_WORK REQUIRED_
Transcribe each entry so that nothing differs from the original.

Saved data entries
- Opening Delimiter -

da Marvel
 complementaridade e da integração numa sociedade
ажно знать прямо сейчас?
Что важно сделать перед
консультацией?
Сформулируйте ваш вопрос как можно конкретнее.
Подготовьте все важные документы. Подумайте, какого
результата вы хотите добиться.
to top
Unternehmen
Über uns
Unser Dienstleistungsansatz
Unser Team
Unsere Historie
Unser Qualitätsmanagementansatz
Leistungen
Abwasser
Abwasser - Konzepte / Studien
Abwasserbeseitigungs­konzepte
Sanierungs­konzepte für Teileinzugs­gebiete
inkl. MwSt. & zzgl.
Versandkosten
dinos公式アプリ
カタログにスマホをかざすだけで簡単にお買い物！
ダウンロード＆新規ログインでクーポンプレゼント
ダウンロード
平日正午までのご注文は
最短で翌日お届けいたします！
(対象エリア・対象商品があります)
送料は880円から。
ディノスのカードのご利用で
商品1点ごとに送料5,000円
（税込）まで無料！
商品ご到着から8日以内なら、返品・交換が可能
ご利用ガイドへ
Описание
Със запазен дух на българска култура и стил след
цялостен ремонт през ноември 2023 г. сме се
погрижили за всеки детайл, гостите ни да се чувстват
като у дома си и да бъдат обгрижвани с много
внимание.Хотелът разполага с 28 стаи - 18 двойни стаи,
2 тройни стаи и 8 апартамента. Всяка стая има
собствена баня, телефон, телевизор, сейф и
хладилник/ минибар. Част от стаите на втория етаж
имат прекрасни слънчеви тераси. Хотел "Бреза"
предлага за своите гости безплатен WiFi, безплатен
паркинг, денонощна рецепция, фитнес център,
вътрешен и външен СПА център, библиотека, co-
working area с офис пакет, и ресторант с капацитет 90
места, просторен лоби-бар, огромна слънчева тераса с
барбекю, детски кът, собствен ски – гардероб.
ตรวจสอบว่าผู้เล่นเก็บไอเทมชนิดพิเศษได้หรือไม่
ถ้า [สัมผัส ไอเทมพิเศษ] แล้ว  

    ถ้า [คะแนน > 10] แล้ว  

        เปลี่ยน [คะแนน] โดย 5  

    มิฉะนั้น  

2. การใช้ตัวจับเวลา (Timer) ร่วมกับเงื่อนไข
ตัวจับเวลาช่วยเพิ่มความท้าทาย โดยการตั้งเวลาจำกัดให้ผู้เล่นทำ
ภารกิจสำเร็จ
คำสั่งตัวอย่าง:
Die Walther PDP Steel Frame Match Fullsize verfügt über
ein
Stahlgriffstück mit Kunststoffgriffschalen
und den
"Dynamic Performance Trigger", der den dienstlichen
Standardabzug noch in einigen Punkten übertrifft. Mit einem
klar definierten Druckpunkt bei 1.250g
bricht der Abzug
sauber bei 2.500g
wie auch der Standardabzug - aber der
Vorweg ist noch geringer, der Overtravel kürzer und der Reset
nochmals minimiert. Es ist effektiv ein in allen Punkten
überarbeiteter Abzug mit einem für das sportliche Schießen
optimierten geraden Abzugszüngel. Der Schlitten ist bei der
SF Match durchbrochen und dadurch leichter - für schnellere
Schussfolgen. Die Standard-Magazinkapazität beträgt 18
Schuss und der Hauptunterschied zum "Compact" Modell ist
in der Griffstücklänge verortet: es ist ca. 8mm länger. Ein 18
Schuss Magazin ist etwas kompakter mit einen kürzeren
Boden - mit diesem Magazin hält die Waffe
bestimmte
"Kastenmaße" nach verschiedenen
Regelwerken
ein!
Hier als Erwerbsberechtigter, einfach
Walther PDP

- Closing Delimiter -

_SOLUTION TO THIS PROBLEM_
da Marvel
 complementaridade e da integração numa sociedade
ажно знать прямо сейчас?
Что важно сделать перед
консультацией?
Сформулируйте ваш вопрос как можно конкретнее.
Подготовьте все важные документы. Подумайте, какого
результата вы хотите добиться.
to top
Unternehmen
Über uns
Unser Dienstleistungsansatz
Unser Team
Unsere Historie
Unser Qualitätsmanagementansatz
Leistungen
Abwasser
Abwasser - Konzepte / Studien
Abwasserbeseitigungs­konzepte
Sanierungs­konzepte für Teileinzugs­gebiete
inkl. MwSt. & zzgl.
Versandkosten
dinos公式アプリ
カタログにスマホをかざすだけで簡単にお買い物！
ダウンロード＆新規ログインでクーポンプレゼント
ダウンロード
平日正午までのご注文は
最短で翌日お届けいたします！
(対象エリア・対象商品があります)
送料は880円から。
ディノスのカードのご利用で
商品1点ごとに送料5,000円
（税込）まで無料！
商品ご到着から8日以内なら、返品・交換が可能
ご利用ガイドへ
Описание
Със запазен дух на българска култура и стил след
цялостен ремонт през ноември 2023 г. сме се
погрижили за всеки детайл, гостите ни да се чувстват
като у дома си и да бъдат обгрижвани с много
внимание.Хотелът разполага с 28 стаи - 18 двойни стаи,
2 тройни стаи и 8 апартамента. Всяка стая има
собствена баня, телефон, телевизор, сейф и
хладилник/ минибар. Част от стаите на втория етаж
имат прекрасни слънчеви тераси. Хотел "Бреза"
предлага за своите гости безплатен WiFi, безплатен
паркинг, денонощна рецепция, фитнес център,
вътрешен и външен СПА център, библиотека, co-
working area с офис пакет, и ресторант с капацитет 90
места, просторен лоби-бар, огромна слънчева тераса с
барбекю, детски кът, собствен ски – гардероб.
ตรวจสอบว่าผู้เล่นเก็บไอเทมชนิดพิเศษได้หรือไม่
ถ้า [สัมผัส ไอเทมพิเศษ] แล้ว  

    ถ้า [คะแนน > 10] แล้ว  

        เปลี่ยน [คะแนน] โดย 5  

    มิฉะนั้น  

2. การใช้ตัวจับเวลา (Timer) ร่วมกับเงื่อนไข
ตัวจับเวลาช่วยเพิ่มความท้าทาย โดยการตั้งเวลาจำกัดให้ผู้เล่นทำ
ภารกิจสำเร็จ
คำสั่งตัวอย่าง:
Die Walther PDP Steel Frame Match Fullsize verfügt über
ein
Stahlgriffstück mit Kunststoffgriffschalen
und den
"Dynamic Performance Trigger", der den dienstlichen
Standardabzug noch in einigen Punkten übertrifft. Mit einem
klar definierten Druckpunkt bei 1.250g
bricht der Abzug
sauber bei 2.500g
wie auch der Standardabzug - aber der
Vorweg ist noch geringer, der Overtravel kürzer und der Reset
nochmals minimiert. Es ist effektiv ein in allen Punkten
überarbeiteter Abzug mit einem für das sportliche Schießen
optimierten geraden Abzugszüngel. Der Schlitten ist bei der
SF Match durchbrochen und dadurch leichter - für schnellere
Schussfolgen. Die Standard-Magazinkapazität beträgt 18
Schuss und der Hauptunterschied zum "Compact" Modell ist
in der Griffstücklänge verortet: es ist ca. 8mm länger. Ein 18
Schuss Magazin ist etwas kompakter mit einen kürzeren
Boden - mit diesem Magazin hält die Waffe
bestimmte
"Kastenmaße" nach verschiedenen
Regelwerken
ein!
Hier als Erwerbsberechtigter, einfach
Walther PDP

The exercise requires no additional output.